Police Deploy AI to Tail and Track ‘Suspicious’ Traffic Patterns

Police Deploy AI to Tail and Track 'Suspicious' Traffic Patterns

(ConcernedPatriot.com) – By examining billions of license plate records, American law enforcement already uses AI-powered license plate recognition systems to find “suspicious” movement patterns.

However, this new technology has severe privacy and potential abuse issues.

According to Forbes, AI is now assisting American law enforcement in identifying “suspicious” movement patterns by analyzing billions of license plate records.

This new technology brings up serious privacy and misuse problems.

One of the most significant applications of this technology to date was in a New York drug trafficking case.

Based on its travel patterns, the AI system highlighted a suspicious car driven by David Zayas.

According to Forbes reporter Thomas Brewster, “the AI determined that Zayas’ car was on a journey typical of a drug trafficker” after searching through a database of 1.6 billion license plate records gathered over the previous two years from places throughout New York State.

After the car was stopped, drugs, a gun, and a sizable amount of cash were allegedly found.

The Rekor-developed AI system can use 480 cameras to scan more than 16 million license plates per week. Additionally, vehicle information, including make, model, and color, is recorded.

The discussion over privacy rights and the possibility of abuse has, however, been spurred by this broad surveillance.

Ben Gold, the attorney for Zayas, argued against the AI’s evidence collection, calling it “dragnet surveillance.”

“Without judicial supervision,” he claimed, “this kind of system operates at the whim of every officer with access to it.”

“The system’s examination of every car captured by a camera,” according to Gold, “amounts to an “unprecedented search” and violates society’s legitimate expectation of privacy.”

At least 23 police departments and local governments in America have purchased Rekor’s technology.

Whether the cameras are controlled by the government, a firm, or a consumer, the company’s software can be placed in already installed cameras.

Additionally, it manages the Rekor Public Safety Network, an opt-in initiative that has been collecting client car location data for the past three years.

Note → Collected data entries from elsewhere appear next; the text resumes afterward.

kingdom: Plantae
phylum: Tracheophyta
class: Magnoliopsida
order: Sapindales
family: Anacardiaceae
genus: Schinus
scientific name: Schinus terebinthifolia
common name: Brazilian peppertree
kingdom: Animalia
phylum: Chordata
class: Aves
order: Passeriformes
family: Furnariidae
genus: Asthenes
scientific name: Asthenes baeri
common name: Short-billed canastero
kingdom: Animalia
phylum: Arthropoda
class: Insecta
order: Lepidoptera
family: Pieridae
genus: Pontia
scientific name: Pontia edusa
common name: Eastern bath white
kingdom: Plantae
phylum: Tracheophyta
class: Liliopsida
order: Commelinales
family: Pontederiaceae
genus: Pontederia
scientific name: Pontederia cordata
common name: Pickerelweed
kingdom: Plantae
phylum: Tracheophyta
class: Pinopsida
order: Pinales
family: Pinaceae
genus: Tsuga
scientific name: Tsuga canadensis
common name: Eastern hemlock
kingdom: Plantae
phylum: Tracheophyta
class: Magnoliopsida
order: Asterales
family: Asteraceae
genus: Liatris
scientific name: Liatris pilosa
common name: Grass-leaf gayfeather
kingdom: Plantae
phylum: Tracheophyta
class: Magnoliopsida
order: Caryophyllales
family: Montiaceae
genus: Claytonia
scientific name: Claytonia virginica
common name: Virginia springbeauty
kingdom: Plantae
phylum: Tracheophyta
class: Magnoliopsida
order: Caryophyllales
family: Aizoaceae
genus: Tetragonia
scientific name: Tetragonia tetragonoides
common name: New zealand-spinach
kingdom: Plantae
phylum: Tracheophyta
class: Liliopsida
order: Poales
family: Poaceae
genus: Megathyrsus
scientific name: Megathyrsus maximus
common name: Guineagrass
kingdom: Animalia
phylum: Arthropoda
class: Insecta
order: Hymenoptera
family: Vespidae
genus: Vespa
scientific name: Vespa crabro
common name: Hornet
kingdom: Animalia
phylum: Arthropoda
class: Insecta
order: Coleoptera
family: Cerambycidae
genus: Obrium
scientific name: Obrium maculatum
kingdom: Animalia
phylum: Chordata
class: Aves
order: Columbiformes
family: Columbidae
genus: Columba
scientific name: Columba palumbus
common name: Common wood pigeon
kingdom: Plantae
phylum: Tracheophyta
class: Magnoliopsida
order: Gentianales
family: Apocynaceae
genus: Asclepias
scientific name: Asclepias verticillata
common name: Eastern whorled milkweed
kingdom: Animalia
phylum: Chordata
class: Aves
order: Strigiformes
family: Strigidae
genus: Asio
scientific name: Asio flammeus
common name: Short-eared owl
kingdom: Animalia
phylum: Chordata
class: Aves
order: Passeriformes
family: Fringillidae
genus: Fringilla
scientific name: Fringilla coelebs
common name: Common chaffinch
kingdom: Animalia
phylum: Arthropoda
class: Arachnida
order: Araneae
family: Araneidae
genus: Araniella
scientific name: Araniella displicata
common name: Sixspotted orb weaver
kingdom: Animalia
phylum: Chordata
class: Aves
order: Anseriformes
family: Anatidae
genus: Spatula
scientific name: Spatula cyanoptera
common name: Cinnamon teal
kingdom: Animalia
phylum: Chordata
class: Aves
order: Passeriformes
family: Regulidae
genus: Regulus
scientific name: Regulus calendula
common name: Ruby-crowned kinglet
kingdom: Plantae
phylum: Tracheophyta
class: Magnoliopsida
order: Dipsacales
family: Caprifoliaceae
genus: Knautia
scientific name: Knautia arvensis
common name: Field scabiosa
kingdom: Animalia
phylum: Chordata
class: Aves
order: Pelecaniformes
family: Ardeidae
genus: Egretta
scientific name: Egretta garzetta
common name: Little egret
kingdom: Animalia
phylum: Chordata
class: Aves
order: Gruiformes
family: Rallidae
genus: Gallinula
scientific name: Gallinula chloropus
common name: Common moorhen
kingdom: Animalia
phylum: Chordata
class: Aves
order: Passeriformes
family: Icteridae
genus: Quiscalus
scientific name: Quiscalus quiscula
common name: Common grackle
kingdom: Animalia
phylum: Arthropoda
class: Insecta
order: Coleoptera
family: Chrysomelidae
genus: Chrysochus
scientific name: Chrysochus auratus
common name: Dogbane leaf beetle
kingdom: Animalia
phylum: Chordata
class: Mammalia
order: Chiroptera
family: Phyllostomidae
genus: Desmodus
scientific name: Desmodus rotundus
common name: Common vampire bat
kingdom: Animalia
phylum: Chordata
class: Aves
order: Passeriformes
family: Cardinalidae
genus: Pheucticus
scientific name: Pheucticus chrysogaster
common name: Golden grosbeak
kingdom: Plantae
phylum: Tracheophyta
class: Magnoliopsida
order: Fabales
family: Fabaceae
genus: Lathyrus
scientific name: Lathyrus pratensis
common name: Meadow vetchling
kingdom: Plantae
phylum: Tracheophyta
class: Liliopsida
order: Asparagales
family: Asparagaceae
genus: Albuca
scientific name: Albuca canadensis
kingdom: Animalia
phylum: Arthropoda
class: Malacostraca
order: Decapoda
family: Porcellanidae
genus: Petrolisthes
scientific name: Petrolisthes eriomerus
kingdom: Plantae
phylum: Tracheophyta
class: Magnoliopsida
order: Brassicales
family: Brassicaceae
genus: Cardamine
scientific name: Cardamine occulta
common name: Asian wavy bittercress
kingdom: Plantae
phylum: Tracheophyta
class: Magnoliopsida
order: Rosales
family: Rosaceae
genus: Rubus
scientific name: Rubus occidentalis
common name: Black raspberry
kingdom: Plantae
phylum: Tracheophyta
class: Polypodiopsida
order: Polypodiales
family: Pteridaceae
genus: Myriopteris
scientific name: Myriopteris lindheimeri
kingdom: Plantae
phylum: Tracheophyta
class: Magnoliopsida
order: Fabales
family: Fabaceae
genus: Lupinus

Technology for reading license plates is used outside of law enforcement.

Businesses like McDonald’s and White Castle have started utilizing the technology to provide customized drive-through experiences, identifying repeat customers and leveraging their previous orders to walk them through the ordering process or provide them with customized promotion offers.

However, privacy advocates are alarmed about the development of this technology. According to Brett Max Kaufman, senior staff attorney at the ACLU, the warrantless mass surveillance of Americans is “quite horrifying.”

He cautioned, “You’ve seen the systems totally metastasize to the point that the capabilities of a local police department would really shock most people.”